Alleo Health System acquired AMC Hospice in July for an undisclosed sum, marking Alleo’s first expansion into the Alabama market. Alleo Health System was formed last year when Hospice of Chattanooga rebranded its network of hospice and palliative care providers, which cares for patients in nearly 30 counties in Tennessee, Georgia, North Carolina and Alabama.

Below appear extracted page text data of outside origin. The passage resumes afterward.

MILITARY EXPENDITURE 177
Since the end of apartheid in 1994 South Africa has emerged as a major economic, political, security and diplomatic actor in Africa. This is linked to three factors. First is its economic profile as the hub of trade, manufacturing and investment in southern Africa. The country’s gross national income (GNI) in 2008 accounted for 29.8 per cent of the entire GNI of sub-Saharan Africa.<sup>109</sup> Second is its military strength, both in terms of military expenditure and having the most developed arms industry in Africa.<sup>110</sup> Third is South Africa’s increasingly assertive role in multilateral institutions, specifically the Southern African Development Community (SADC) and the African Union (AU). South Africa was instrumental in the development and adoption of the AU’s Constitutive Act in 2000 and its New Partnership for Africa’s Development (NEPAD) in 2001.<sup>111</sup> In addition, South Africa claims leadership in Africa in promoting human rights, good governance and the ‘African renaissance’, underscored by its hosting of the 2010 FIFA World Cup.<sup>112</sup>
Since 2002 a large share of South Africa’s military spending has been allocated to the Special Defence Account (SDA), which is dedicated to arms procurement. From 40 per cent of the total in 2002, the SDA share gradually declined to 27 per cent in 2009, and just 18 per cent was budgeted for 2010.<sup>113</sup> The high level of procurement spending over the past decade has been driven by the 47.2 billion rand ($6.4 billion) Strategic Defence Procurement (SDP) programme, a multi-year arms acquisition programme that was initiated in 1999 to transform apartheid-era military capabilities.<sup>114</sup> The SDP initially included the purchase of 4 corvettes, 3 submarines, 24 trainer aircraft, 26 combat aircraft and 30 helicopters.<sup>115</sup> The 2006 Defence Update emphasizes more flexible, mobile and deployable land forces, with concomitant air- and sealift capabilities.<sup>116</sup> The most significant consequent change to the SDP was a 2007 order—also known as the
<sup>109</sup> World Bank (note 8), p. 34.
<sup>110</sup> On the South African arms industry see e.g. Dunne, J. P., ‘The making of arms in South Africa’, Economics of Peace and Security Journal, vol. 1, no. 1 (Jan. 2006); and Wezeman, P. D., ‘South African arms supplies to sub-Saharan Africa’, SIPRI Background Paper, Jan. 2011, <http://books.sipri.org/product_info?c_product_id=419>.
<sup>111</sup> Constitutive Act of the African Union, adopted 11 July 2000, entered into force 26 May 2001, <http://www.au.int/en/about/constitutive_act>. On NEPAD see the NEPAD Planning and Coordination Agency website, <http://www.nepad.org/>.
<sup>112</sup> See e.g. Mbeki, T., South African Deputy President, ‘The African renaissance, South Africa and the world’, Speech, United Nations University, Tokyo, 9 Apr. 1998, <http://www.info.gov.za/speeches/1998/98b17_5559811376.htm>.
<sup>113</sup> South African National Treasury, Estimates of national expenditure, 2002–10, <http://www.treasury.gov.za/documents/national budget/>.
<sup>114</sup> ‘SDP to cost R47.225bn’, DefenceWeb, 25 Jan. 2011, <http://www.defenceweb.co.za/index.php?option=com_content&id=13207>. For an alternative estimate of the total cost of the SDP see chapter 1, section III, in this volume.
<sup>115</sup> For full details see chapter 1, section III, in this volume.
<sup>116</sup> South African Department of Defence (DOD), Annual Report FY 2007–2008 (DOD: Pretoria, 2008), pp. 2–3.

Alleo is also the parent company of Hospice of Chattanooga, Palliative Care Services, Good Shepherd Hospice, Comprehensive Care, Upper Cumberland Hospice and Palliative Care Services, and Kangaroo Kidz. 

According to the U.S. Centers for Disease Control and Prevention (CDC), nearly half of hospice patients on long-term care services were diagnosed with Alzheimer’s disease or other forms of dementia in 2015, though those conditions may not have been the patient’s primary terminal illness diagnosis.

The Alzheimer’s Association reported that the estimated 5.6 million people 65 and older living with age-based dementia is expected to almost triple by 2050, along with the roughly 16 million caring for them.

Among nursing home residents in particular, those with advanced dementia often receive burdensome interventions at the end-of-life rather than palliative care or hospice care, particularly among male patients, research has found.

“We’re proud to offer personalized, individualized care to really get to know patients and their families while providing caregiver and family assistance,” said Tracy Wood, president and CEO of Alleo Health System. “The Memorable Journey program’s goal is to reduce anxiety and agitation for our patients, while also giving comfort to our families and facility partners.”